Moderna reported Q1 2026 revenue of $0.4B, in line with seasonal expectations, and a GAAP net loss of $(1.3)B, which includes a $0.9B non-recurring litigation charge. The company reiterated its 2026 outlook for up to 10% revenue growth and operating expense reductions, signaling confidence in its cost restructuring.
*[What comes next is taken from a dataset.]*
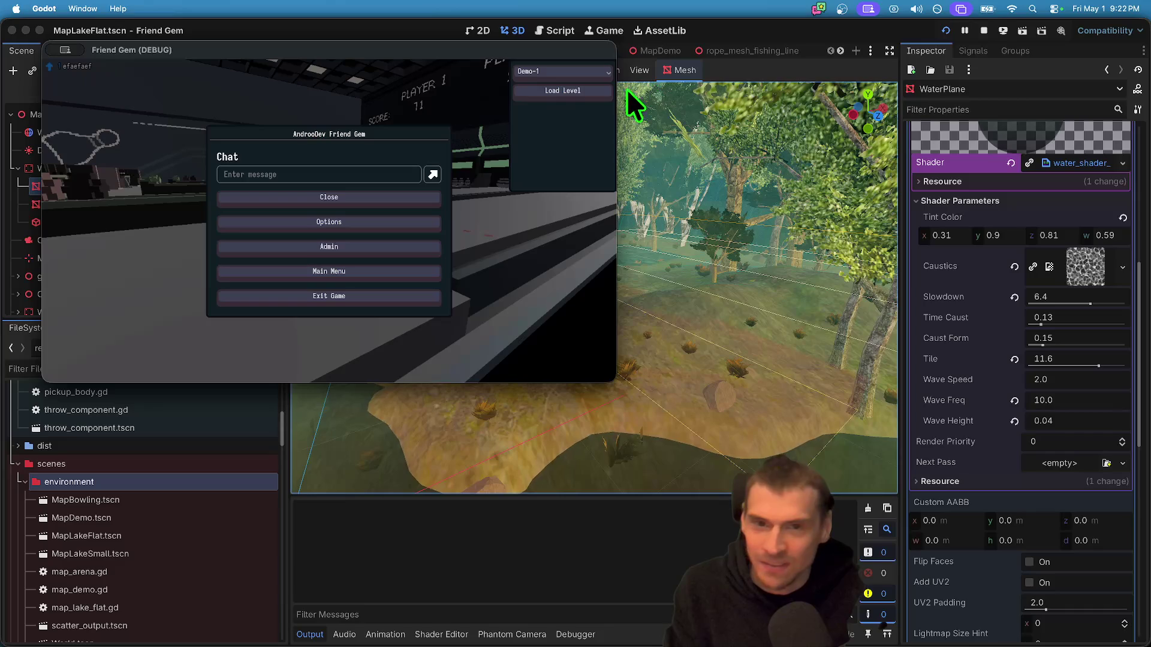
{"action": "left_click", "coordinate": [343, 223]}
Key regulatory milestones were achieved in the EU with approvals of mNEXSPIKE and mCOMBRIAX (COVID+flu combo), the latter being a central catalyst in our investment thesis. Moderna also initiated a Phase 3 study of intismeran autogene with Keytruda for high-risk NSCLC, expanding platform optionality beyond respiratory. Despite the headline loss, underlying operational progress aligns with our base case, and the EU approval of mCOMBRIAX de-risks near-term ex-US revenue contribution.

Implication

The EU approval of mCOMBRIAX converts a key regulatory catalyst from potential to realized, reducing uncertainty around 2026/27 respiratory season revenue. The $0.9B litigation charge is non-recurring and does not impair the cash runway. However, revenue concentration on COVID remains, and the U.S. flu PDUFA in August is still a binary event. We view risk/reward favorably at current levels given the balance sheet and catalyst timeline.

Thesis delta

The Q1 report confirms seasonal revenue and cost containment, but the standout is the EU approval of mCOMBRIAX, which shifts our thesis probability weight from regulatory risk to commercial execution in Europe. The Phase 3 oncology start adds longer-term optionality. This reduces downside risk in our base case and increases conviction in the 50% probability scenario.